There are very few companies with the illustrious history of The Walt Disney Company (NYSE:DIS). Started by Walt Disney, much of this empire was built upon the iconic animated character of Mickey Mouse -- so much so that Disney is commonly referred to as "The House of Mouse." And while many of us fondly remember that legendary jingle, "M-I-C ... K-E-Y ... M-O-U-S-E," a more apt theme song for The Walt Disney Company this century can be found blaring on ESPN almost hourly: DA DA DA ... DA DA DA.
Big growth from a small mammal
Walt Disney -- then the Disney Brothers Studio -- originated in late 1923 when its namesake signed a contract to produce a series of comedies with M.J Winkler of Felix the Cat fame. The company's breakthrough cartoon, Steamboat Willie, was Mickey's -- and Minnie's -- first appearance, gracing screens in 1928.
The cartoon and character ended up being a tremendous success. Yes, there were ups and downs, but the next few decades were a time of tremendous growth in the history of the company. Walt Disney famously quipped on the Emmy-Award Winning Disneyland TV show: "I only hope that we never lose sight of one thing -- that it all started with a Mouse."
Even so, it is hard building a $150 billion company on the back of a creature the size of a shoe -- even if he has a snazzy jumpsuit on.
In defense of Michael Eisner – well, sort of
Michael Eisner, the CEO from 1984 to 2005, has a dubious distinction among Disney shareholders. Blamed for the corporatization of the brand, and for producing lackluster results, he was forced out of the company rather unceremoniously by a shareholder vote that stripped him of the board chairmanship. He stepped down as CEO soon thereafter.
However, Eisner -- perhaps unwittingly -- provided the most value to the current Disney shareholders through its purchase of Capital Cities/ABC in 1995. That's because nearly a decade prior, ABC bought a little-known sports programming network you now know as ESPN.
However, Eisner can't be faulted for understating ESPN's potential -- even analysts missed it.

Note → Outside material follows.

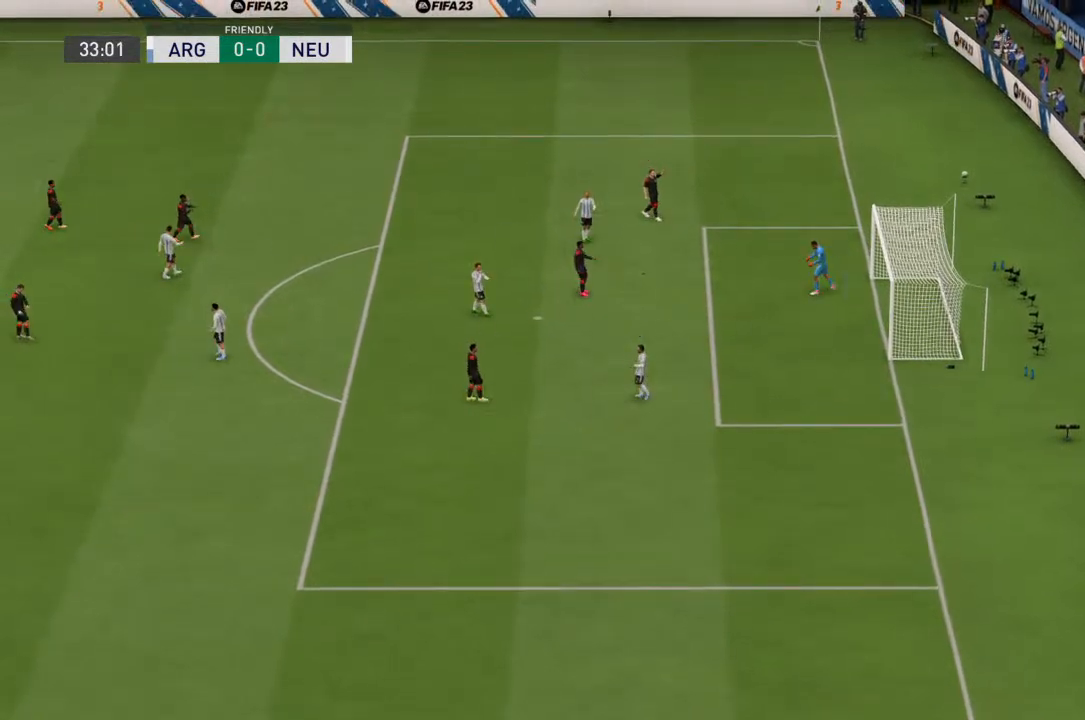
{"dt_ms": 500, "buttons": [], "left_stick": "center", "right_stick": "center", "events": []}
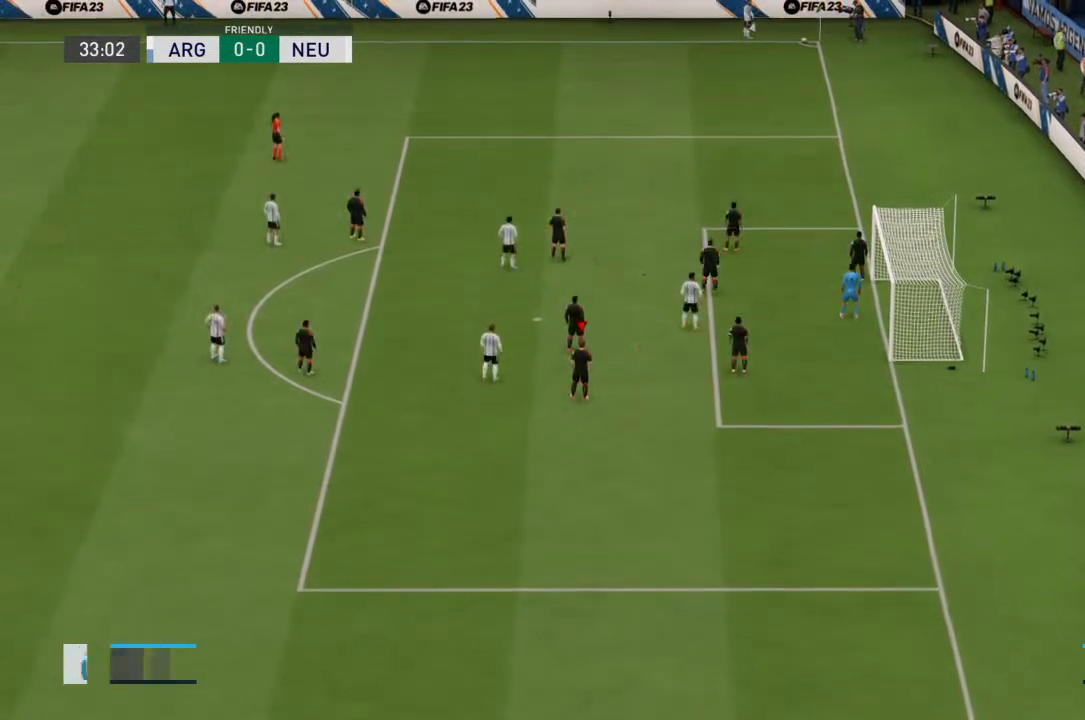
{"dt_ms": 500, "buttons": [], "left_stick": "center", "right_stick": "center", "events": []}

Rarely mentioned in the acquisition write-ups for The New York Times, SFGate, and others, it appears ESPN was thought of as a minute part of the deal -- essentially a nice addition, but not a game-changer.
My, have times changed
You can't blame Eisner, the media, or analysts for failing to see the value in ESPN. America has been on an all-out craze for all things sports ever since that deal, making ESPN the king of cable networks. ESPN and ESPN2 command a shocking $5.13 and $0.68 of monthly affiliate fees -- the cable-provider revenue that's paid back to the content owner. For perspective, the average fee for basic channels is $0.26; ESPN commands nearly 20 times the average basic cable channel.
Also, the NPD group recently estimated the average cable bill at $90 a month. So, for the average person, nearly 6.5% of the cable bill is going directly to ESPN, with 80% of it making its way back to Disney. (Hearst still owns the remaining 20% of the company.)
Why the discrepancy between ESPN and other channels? Among the traditional metrics, viewership, hours viewed, etc., ESPN stands out. But it's more than that. ESPN is a strong deterrent against a powerful trend in cable -- so called "cord-cutting" -- in which many households are abandoning cable in favor of streaming and online services. Nobody has quite figured out how to combat it, outside of news and sports.
No longer the House of Mouse?
Disney continues to reap the benefits of ESPN -- a recent Wunderlich Securities valuation placed ESPN's value as a stand-alone entity at $50.8 billion. At the time of that valuation, Disney as an entire company was worth $137 billion. The ABC network has had a rough go and is only worth an estimated $3.2 billion.
So right now, ESPN alone is nearly 40% of the total value of Disney. Eventually, we'll have to stop calling Disney "The House of Mouse" and change that to ESPN's affable, longtime sports anchor: "The House of Berman."